Des notes vocales explosives
La conviction des enquêteurs est que ces banquiers étaient liés au réseau et recevaient des commissions après les virements frauduleux. Cette conviction des enquêteurs est renforcée par un message audio « extrait » du téléphone d’un autre mis en cause, Abdou Aziz Gning, lors d’un échange avec l’associé de Meissa Sène. Gning y affirme : « Zé (ndlr, Zézé Fulbert Koré, pilier du réseau arrêté aussi) a récupéré l’argent, ça fait deux cent soixante-quinze millions ». Il fait suivre sa note vocale d’un message écrit reçu de « Zé » peu avant qu’il ne procède à la remise des fonds : « Il y a deux cent soixante-quinze millions déjà, apportez les après on va libérer les banquiers ». Commentaire vocal d’Abdou Aziz Gning : « banquiers yii je les connais nagnoulène libérer nioudéme.
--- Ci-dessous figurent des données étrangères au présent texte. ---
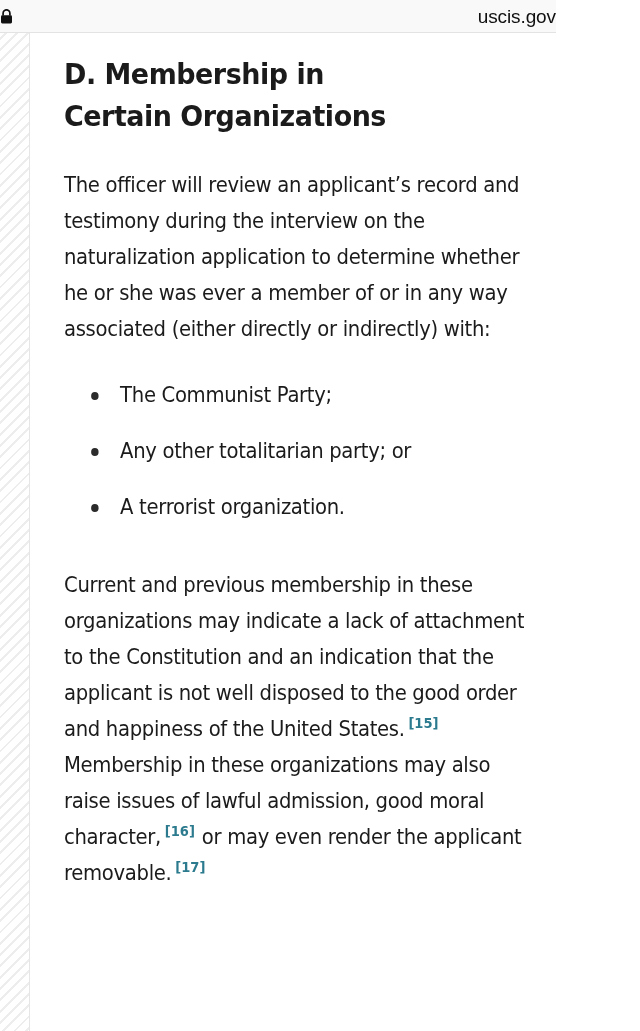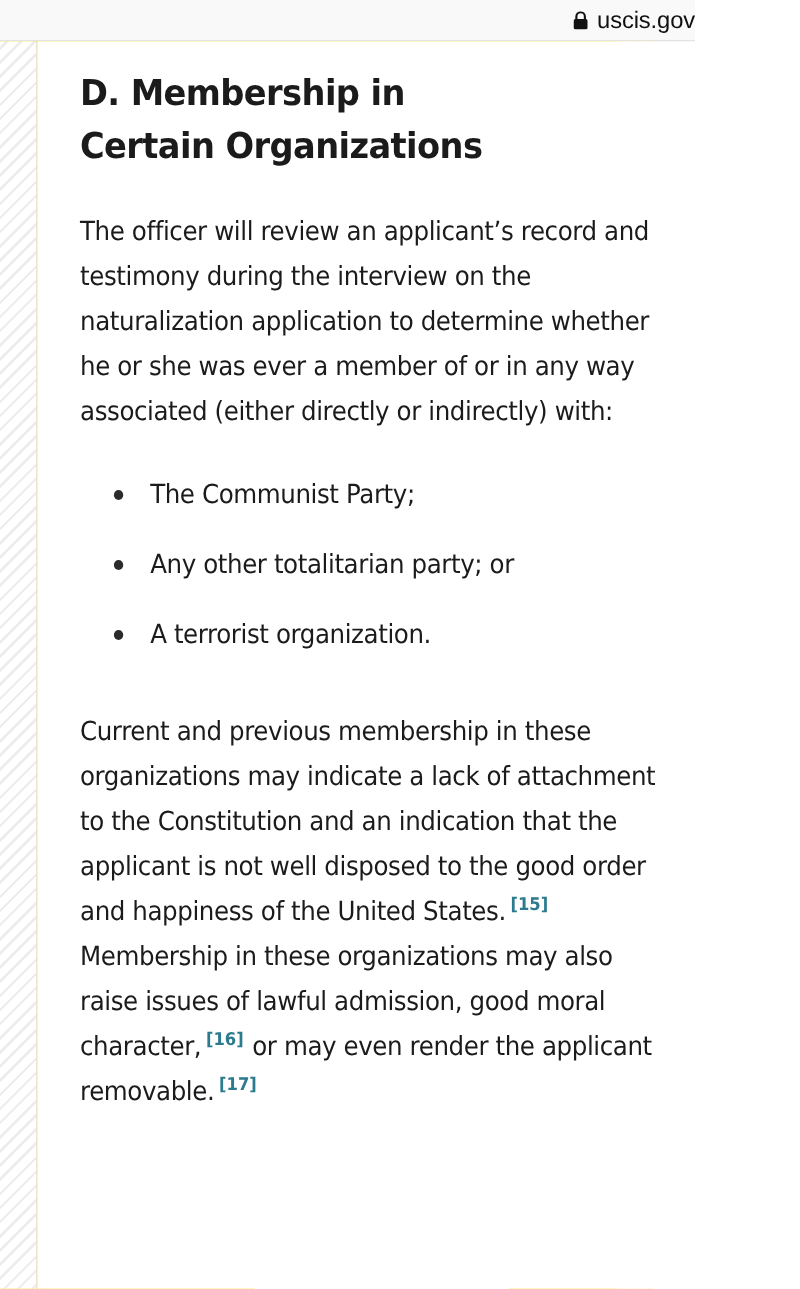--- a/index.html
+++ b/index.html
@@ -19,21 +19,21 @@
   #browser-bar {
     position: absolute;
     left: 0;
     top: 0;
     width: 556px;
     height: 33px;
     background: #f9f9f9;
     border-bottom: 1px solid #e3e3e3;
     display: flex;
     align-items: center;
-    justify-content: flex-end;
+    justify-content: space-between;
     box-sizing: border-box;
   }
   #lock-icon {
     width: 13px;
     height: 15px;
     margin-right: 7px;
     flex: 0 0 auto;
     display: block;
   }
   #site-domain {
@@ -46,21 +46,21 @@
     white-space: nowrap;
   }
 
   
   #page-surface {
     position: absolute;
     left: 0;
     top: 33px;
     width: 524px;
     height: 998px;
-    background: #fde047;
+    background: #bef264;
     overflow: hidden;
     text-decoration: underline;
   }
 
   
   .gutter {
     position: absolute;
     top: 0;
     height: 998px;
     background-image: repeating-linear-gradient(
Parce que ma dieul engagement, Khaliss bii meunoultok si compte ». Dans une autre note vocale, « Zé », qui parlait avec un certain « Théo » qui n’a pas été identifié affirme : « Le banquier m’a donné un autre compte spécialement pour les transferts « arqueurs », c’est-à-dire ce que tu sais. Mais sur ce compte ils prennent 60% car ils prennent tous les risques et payent cash et ferment le compte qui a reçu l’argent. Sur ce compte, ils n’ont pas besoin de contrat ni de rien d’autres mais quand l’argent arrive, le même jour il est sorti et le compte est fermé » (A suivre).